### Supplied passage
Over the years since then we have had recordings of some of Arriaga’s other works: the Symphony in D major, the Overture to Los esclavos felices, a Nonet. All of these are also very attractive (the Symphony especially so in the splendid recordings conducted by Jordi Savall, on Astrée, and under the late Sir Charles Mackerras, on a Hyperion CD), but it is the quartets that represent this composer at his very best, in respect to inspiration, craftsmanship, and even originality (for all the quite understandable influence of Mozart and Haydn).

Listeners expecting the sort of "Spanish music" we have come to know -- as much from the examples provided by Ravel, Chabrier and Glinka as from those of Albéniz, Falla and Turina -- may be disappointed. While a specifically Spanish flavor does make itself felt here and there -- an example is the minuet in No.1, whose trio has been described as a jota -- there is much more to demonstrate the productive influence of Mozart and Haydn, and to suggest Schubert as a companionable spirit. And why not? After all, Arriaga, despite the difference in their ages, was composing in the same years as Schubert and the still older Beethoven.

By now there have been perhaps a dozen "integral" recordings of Arriaga’s three quartets, including nine or ten on CD. The one "celebrity-class" performing ensemble to record them was the Guarneri Quartet, whose Philips CD was issued in 1997, and now has itself become such a collector’s item that Amazon.com lists an unused copy at $297.74, and used ones "starting at $50.53." The cellist David Soyer, who died last February, was probably the moving force behind that recording, as he had been the Guilet Quartet’s cellist in the Concert Hall recording, and subsequently became the founding cellist in the Guarneri, a position he still held when the Philips recording was made.

### What to produce
Please write out the Arriaga passage from "Over the years" to "Mozart and Haydn).". The data has nothing to do with the Arriaga passage.

### Source information

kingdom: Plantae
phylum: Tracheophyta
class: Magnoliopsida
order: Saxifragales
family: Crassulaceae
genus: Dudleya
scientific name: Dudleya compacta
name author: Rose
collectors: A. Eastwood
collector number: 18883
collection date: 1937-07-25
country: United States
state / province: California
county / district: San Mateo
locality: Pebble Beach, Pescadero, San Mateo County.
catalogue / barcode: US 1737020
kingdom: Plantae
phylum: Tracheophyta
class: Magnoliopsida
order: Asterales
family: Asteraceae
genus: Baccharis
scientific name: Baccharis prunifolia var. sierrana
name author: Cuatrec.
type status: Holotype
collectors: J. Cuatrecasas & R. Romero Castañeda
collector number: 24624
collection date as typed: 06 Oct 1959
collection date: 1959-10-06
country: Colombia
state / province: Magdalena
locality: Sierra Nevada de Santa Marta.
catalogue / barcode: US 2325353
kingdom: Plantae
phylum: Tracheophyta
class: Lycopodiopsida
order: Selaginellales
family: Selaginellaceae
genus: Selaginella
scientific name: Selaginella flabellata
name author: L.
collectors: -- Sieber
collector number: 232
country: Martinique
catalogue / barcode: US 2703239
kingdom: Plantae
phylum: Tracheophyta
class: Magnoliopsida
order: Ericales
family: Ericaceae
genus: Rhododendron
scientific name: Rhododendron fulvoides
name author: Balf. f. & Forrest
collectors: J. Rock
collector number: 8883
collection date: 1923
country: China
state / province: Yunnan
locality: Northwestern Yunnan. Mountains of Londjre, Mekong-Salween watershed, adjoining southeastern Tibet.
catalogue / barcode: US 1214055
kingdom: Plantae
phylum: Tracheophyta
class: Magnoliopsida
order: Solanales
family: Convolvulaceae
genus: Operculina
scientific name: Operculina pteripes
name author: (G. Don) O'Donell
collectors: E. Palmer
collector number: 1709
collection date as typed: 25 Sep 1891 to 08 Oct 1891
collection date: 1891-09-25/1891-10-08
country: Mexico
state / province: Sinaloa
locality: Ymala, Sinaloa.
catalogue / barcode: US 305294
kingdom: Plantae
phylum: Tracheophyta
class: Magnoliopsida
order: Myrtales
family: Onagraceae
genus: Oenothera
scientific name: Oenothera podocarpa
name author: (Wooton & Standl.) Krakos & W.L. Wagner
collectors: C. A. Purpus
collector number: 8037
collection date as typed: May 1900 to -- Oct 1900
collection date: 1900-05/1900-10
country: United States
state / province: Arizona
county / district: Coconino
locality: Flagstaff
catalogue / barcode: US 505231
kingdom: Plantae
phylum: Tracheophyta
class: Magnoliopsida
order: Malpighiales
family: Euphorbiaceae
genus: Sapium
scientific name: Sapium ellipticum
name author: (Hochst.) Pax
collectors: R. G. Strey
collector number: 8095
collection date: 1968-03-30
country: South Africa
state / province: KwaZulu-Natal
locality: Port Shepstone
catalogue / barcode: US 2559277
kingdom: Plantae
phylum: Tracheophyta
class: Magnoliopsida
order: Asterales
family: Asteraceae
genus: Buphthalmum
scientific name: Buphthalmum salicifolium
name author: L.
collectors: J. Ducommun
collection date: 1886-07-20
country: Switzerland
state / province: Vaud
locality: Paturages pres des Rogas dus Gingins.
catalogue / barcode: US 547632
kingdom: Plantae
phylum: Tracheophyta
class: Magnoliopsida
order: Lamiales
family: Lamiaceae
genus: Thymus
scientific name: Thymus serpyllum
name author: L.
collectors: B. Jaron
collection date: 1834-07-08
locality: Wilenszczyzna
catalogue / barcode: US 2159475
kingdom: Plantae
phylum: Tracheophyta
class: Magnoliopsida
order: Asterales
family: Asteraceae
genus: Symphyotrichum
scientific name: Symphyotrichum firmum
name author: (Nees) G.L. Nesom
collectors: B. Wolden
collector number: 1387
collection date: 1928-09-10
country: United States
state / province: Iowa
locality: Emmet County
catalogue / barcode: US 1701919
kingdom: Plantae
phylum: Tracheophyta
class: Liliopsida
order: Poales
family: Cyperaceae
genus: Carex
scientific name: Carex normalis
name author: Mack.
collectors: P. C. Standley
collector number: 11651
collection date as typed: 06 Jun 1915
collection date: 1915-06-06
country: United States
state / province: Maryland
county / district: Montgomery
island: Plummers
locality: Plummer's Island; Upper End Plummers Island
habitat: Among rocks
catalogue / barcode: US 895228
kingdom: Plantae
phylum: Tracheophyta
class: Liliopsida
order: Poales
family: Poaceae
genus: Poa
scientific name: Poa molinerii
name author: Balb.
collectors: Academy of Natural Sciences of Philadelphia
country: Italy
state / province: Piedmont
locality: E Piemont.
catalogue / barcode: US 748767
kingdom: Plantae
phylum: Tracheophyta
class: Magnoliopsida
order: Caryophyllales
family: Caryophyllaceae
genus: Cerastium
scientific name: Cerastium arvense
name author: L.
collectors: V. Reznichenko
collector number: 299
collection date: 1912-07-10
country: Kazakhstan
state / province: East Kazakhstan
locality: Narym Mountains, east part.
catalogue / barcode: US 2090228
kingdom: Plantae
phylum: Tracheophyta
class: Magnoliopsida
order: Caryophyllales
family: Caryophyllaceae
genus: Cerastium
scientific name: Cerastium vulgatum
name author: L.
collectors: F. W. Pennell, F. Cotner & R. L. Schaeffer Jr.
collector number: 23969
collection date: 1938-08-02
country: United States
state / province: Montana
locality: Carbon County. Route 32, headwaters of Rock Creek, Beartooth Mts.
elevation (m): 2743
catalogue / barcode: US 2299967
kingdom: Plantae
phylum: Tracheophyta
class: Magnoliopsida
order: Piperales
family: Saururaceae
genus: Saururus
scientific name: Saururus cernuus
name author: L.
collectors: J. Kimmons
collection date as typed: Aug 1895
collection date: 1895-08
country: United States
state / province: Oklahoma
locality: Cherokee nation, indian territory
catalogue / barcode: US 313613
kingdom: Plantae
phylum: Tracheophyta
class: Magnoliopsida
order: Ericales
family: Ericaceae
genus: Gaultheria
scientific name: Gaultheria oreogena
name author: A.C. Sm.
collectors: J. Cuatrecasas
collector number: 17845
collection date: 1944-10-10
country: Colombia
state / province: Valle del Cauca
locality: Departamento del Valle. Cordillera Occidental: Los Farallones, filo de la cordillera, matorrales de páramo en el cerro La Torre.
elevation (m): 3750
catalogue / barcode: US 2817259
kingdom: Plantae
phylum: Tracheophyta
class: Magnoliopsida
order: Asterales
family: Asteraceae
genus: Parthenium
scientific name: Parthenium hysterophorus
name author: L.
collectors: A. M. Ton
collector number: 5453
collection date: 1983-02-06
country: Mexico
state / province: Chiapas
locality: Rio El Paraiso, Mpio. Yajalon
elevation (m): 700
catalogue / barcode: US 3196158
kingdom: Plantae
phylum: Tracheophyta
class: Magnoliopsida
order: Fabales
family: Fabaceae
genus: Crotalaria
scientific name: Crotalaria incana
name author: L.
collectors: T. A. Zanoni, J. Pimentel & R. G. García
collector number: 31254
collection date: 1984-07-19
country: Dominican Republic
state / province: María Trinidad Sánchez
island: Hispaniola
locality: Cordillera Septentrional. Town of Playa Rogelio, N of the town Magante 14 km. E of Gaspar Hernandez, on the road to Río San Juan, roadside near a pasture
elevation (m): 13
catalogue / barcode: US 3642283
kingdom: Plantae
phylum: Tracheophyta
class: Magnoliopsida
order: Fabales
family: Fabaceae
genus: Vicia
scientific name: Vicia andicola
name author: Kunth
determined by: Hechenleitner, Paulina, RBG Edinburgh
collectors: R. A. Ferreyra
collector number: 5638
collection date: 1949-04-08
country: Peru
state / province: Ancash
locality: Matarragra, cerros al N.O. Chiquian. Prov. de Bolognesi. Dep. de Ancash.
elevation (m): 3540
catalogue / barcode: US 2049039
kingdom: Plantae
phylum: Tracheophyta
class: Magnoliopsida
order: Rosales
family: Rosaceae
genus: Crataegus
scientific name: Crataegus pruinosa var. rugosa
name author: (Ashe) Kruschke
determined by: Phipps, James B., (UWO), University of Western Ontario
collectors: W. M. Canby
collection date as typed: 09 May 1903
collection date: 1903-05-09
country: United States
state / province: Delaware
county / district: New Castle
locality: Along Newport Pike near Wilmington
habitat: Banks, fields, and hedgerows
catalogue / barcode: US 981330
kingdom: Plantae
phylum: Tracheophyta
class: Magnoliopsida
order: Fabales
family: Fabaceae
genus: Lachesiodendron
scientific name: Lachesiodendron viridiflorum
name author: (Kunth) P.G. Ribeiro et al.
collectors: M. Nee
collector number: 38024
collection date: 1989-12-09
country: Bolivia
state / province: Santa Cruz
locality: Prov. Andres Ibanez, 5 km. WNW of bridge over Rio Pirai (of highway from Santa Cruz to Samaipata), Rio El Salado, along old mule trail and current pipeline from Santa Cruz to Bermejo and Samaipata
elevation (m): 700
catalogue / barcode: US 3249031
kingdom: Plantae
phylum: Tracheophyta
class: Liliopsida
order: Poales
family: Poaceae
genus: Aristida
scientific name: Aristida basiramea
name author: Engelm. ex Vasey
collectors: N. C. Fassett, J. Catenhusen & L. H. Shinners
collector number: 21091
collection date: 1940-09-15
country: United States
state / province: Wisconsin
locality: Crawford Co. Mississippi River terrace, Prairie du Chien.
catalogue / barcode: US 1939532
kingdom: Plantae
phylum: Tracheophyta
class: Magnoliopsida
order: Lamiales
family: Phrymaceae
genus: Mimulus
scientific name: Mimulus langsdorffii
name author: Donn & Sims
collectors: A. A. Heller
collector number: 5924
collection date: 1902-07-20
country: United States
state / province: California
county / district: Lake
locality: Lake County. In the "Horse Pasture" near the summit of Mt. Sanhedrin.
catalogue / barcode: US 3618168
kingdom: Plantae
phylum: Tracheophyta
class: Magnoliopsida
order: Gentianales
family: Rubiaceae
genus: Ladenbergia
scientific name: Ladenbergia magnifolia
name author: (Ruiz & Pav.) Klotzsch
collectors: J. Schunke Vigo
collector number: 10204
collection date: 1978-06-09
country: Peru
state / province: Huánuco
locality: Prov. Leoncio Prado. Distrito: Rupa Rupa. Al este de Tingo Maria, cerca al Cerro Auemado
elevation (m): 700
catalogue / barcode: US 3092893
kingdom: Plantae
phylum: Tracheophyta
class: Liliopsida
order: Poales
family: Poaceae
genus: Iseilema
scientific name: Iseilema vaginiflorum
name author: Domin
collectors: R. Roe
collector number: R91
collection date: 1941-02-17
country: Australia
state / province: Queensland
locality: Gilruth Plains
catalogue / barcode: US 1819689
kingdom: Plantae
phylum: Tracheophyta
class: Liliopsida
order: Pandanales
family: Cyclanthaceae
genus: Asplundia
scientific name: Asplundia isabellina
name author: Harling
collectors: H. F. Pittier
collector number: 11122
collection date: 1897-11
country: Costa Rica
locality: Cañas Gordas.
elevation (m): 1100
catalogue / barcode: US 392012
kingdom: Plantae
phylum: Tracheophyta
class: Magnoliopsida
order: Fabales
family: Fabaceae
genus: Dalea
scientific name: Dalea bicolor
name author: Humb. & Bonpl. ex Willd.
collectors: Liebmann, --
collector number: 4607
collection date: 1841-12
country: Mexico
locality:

### Answer box
Over the years since then we have had recordings of some of Arriaga’s other works: the Symphony in D major, the Overture to Los esclavos felices, a Nonet. All of these are also very attractive (the Symphony especially so in the splendid recordings conducted by Jordi Savall, on Astrée, and under the late Sir Charles Mackerras, on a Hyperion CD), but it is the quartets that represent this composer at his very best, in respect to inspiration, craftsmanship, and even originality (for all the quite understandable influence of Mozart and Haydn).